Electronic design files
§ §

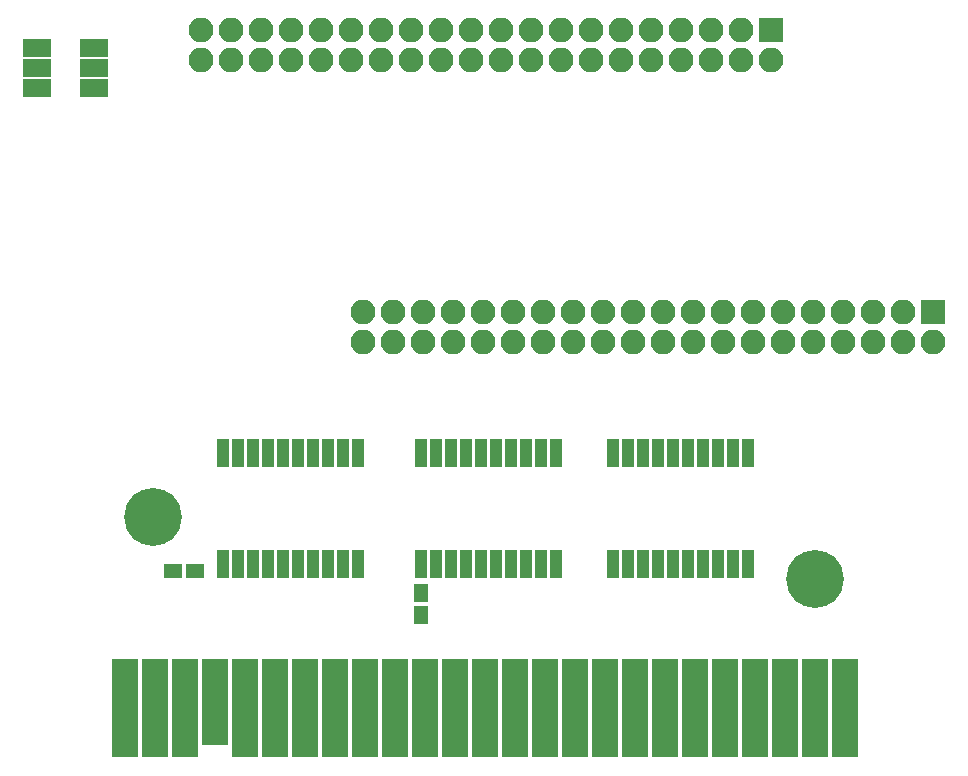
<source format=gbr>
G04 #@! TF.FileFunction,Soldermask,Top*
%FSLAX46Y46*%
G04 Gerber Fmt 4.6, Leading zero omitted, Abs format (unit mm)*
G04 Created by KiCad (PCBNEW 4.0.7) date 03/27/18 21:59:05*
%MOMM*%
%LPD*%
G01*
G04 APERTURE LIST*
%ADD10C,0.100000*%
%ADD11C,4.900000*%
%ADD12R,2.200000X8.400000*%
%ADD13R,2.200000X7.400000*%
%ADD14R,2.100000X2.100000*%
%ADD15O,2.100000X2.100000*%
%ADD16R,1.000000X2.350000*%
%ADD17R,1.150000X1.600000*%
%ADD18R,1.600000X1.150000*%
%ADD19R,2.400000X1.500000*%
G04 APERTURE END LIST*
D10*
D11*
X185333640Y-98897440D03*
D12*
X187949840Y-109827440D03*
X185409840Y-109827440D03*
X182869840Y-109827440D03*
X180329840Y-109827440D03*
X177789840Y-109827440D03*
X175249840Y-109827440D03*
X172709840Y-109827440D03*
X170169840Y-109827440D03*
X167629840Y-109827440D03*
X165089840Y-109827440D03*
X162549840Y-109827440D03*
X160009840Y-109827440D03*
X157469840Y-109827440D03*
X154929840Y-109827440D03*
X152389840Y-109827440D03*
X149849840Y-109827440D03*
X147309840Y-109827440D03*
X144769840Y-109827440D03*
X142229840Y-109827440D03*
X139689840Y-109827440D03*
X137149840Y-109827440D03*
D13*
X134604760Y-109334680D03*
D12*
X132069840Y-109827440D03*
X129529840Y-109827440D03*
X126989840Y-109827440D03*
D11*
X129334260Y-93695520D03*
D14*
X181635000Y-52451000D03*
D15*
X181635000Y-54991000D03*
X179095000Y-52451000D03*
X179095000Y-54991000D03*
X176555000Y-52451000D03*
X176555000Y-54991000D03*
X174015000Y-52451000D03*
X174015000Y-54991000D03*
X171475000Y-52451000D03*
X171475000Y-54991000D03*
X168935000Y-52451000D03*
X168935000Y-54991000D03*
X166395000Y-52451000D03*
X166395000Y-54991000D03*
X163855000Y-52451000D03*
X163855000Y-54991000D03*
X161315000Y-52451000D03*
X161315000Y-54991000D03*
X158775000Y-52451000D03*
X158775000Y-54991000D03*
X156235000Y-52451000D03*
X156235000Y-54991000D03*
X153695000Y-52451000D03*
X153695000Y-54991000D03*
X151155000Y-52451000D03*
X151155000Y-54991000D03*
X148615000Y-52451000D03*
X148615000Y-54991000D03*
X146075000Y-52451000D03*
X146075000Y-54991000D03*
X143535000Y-52451000D03*
X143535000Y-54991000D03*
X140995000Y-52451000D03*
X140995000Y-54991000D03*
X138455000Y-52451000D03*
X138455000Y-54991000D03*
X135915000Y-52451000D03*
X135915000Y-54991000D03*
X133375000Y-52451000D03*
X133375000Y-54991000D03*
D14*
X195326000Y-76327000D03*
D15*
X195326000Y-78867000D03*
X192786000Y-76327000D03*
X192786000Y-78867000D03*
X190246000Y-76327000D03*
X190246000Y-78867000D03*
X187706000Y-76327000D03*
X187706000Y-78867000D03*
X185166000Y-76327000D03*
X185166000Y-78867000D03*
X182626000Y-76327000D03*
X182626000Y-78867000D03*
X180086000Y-76327000D03*
X180086000Y-78867000D03*
X177546000Y-76327000D03*
X177546000Y-78867000D03*
X175006000Y-76327000D03*
X175006000Y-78867000D03*
X172466000Y-76327000D03*
X172466000Y-78867000D03*
X169926000Y-76327000D03*
X169926000Y-78867000D03*
X167386000Y-76327000D03*
X167386000Y-78867000D03*
X164846000Y-76327000D03*
X164846000Y-78867000D03*
X162306000Y-76327000D03*
X162306000Y-78867000D03*
X159766000Y-76327000D03*
X159766000Y-78867000D03*
X157226000Y-76327000D03*
X157226000Y-78867000D03*
X154686000Y-76327000D03*
X154686000Y-78867000D03*
X152146000Y-76327000D03*
X152146000Y-78867000D03*
X149606000Y-76327000D03*
X149606000Y-78867000D03*
X147066000Y-76327000D03*
X147066000Y-78867000D03*
D16*
X179705000Y-88264000D03*
X178435000Y-88264000D03*
X177165000Y-88264000D03*
X175895000Y-88264000D03*
X174625000Y-88264000D03*
X173355000Y-88264000D03*
X172085000Y-88264000D03*
X170815000Y-88264000D03*
X169545000Y-88264000D03*
X168275000Y-88264000D03*
X168275000Y-97664000D03*
X169545000Y-97664000D03*
X170815000Y-97664000D03*
X172085000Y-97664000D03*
X173355000Y-97664000D03*
X174625000Y-97664000D03*
X175895000Y-97664000D03*
X177165000Y-97664000D03*
X178435000Y-97664000D03*
X179705000Y-97664000D03*
X146685000Y-88264000D03*
X145415000Y-88264000D03*
X144145000Y-88264000D03*
X142875000Y-88264000D03*
X141605000Y-88264000D03*
X140335000Y-88264000D03*
X139065000Y-88264000D03*
X137795000Y-88264000D03*
X136525000Y-88264000D03*
X135255000Y-88264000D03*
X135255000Y-97664000D03*
X136525000Y-97664000D03*
X137795000Y-97664000D03*
X139065000Y-97664000D03*
X140335000Y-97664000D03*
X141605000Y-97664000D03*
X142875000Y-97664000D03*
X144145000Y-97664000D03*
X145415000Y-97664000D03*
X146685000Y-97664000D03*
D17*
X151994000Y-100066000D03*
X151994000Y-101966000D03*
D18*
X132903000Y-98272600D03*
X131003000Y-98272600D03*
D16*
X152019000Y-97664000D03*
X153289000Y-97664000D03*
X154559000Y-97664000D03*
X155829000Y-97664000D03*
X157099000Y-97664000D03*
X158369000Y-97664000D03*
X159639000Y-97664000D03*
X160909000Y-97664000D03*
X162179000Y-97664000D03*
X163449000Y-97664000D03*
X163449000Y-88264000D03*
X162179000Y-88264000D03*
X160909000Y-88264000D03*
X159639000Y-88264000D03*
X158369000Y-88264000D03*
X157099000Y-88264000D03*
X155829000Y-88264000D03*
X154559000Y-88264000D03*
X153289000Y-88264000D03*
X152019000Y-88264000D03*
D19*
X119520000Y-53926000D03*
X119520000Y-55626000D03*
X119520000Y-57326000D03*
X124320000Y-57326000D03*
X124320000Y-55626000D03*
X124320000Y-53926000D03*
M02*

</source>
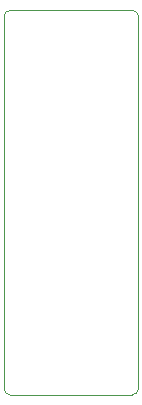
<source format=gm1>
%TF.GenerationSoftware,KiCad,Pcbnew,(6.0.7-1)-1*%
%TF.CreationDate,2022-09-18T21:52:20-07:00*%
%TF.ProjectId,tusb320-breakout-board,74757362-3332-4302-9d62-7265616b6f75,rev?*%
%TF.SameCoordinates,Original*%
%TF.FileFunction,Profile,NP*%
%FSLAX46Y46*%
G04 Gerber Fmt 4.6, Leading zero omitted, Abs format (unit mm)*
G04 Created by KiCad (PCBNEW (6.0.7-1)-1) date 2022-09-18 21:52:20*
%MOMM*%
%LPD*%
G01*
G04 APERTURE LIST*
%TA.AperFunction,Profile*%
%ADD10C,0.100000*%
%TD*%
G04 APERTURE END LIST*
D10*
X117348000Y-71600000D02*
X127712000Y-71600000D01*
X127712000Y-104140000D02*
G75*
G03*
X128220000Y-103632000I0J508000D01*
G01*
X128220000Y-103632000D02*
X128220000Y-72108000D01*
X117348000Y-71600000D02*
G75*
G03*
X116840000Y-72108000I0J-508000D01*
G01*
X116840000Y-103632000D02*
X116840000Y-72108000D01*
X127712000Y-104140000D02*
X117348000Y-104140000D01*
X128220000Y-72108000D02*
G75*
G03*
X127712000Y-71600000I-508000J0D01*
G01*
X116840000Y-103632000D02*
G75*
G03*
X117348000Y-104140000I508000J0D01*
G01*
M02*

</source>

§ §

Please repeat the lines above exactly, beginning with the line that contains "X128220000Y-103632000I0J508000D01*" and ending with the final one.

[SOLUTION TO THE EXERCISE]
X128220000Y-103632000I0J508000D01*
G01*
X128220000Y-103632000D02*
X128220000Y-72108000D01*
X117348000Y-71600000D02*
G75*
G03*
X116840000Y-72108000I0J-508000D01*
G01*
X116840000Y-103632000D02*
X116840000Y-72108000D01*
X127712000Y-104140000D02*
X117348000Y-104140000D01*
X128220000Y-72108000D02*
G75*
G03*
X127712000Y-71600000I-508000J0D01*
G01*
X116840000Y-103632000D02*
G75*
G03*
X117348000Y-104140000I508000J0D01*
G01*
M02*

</source>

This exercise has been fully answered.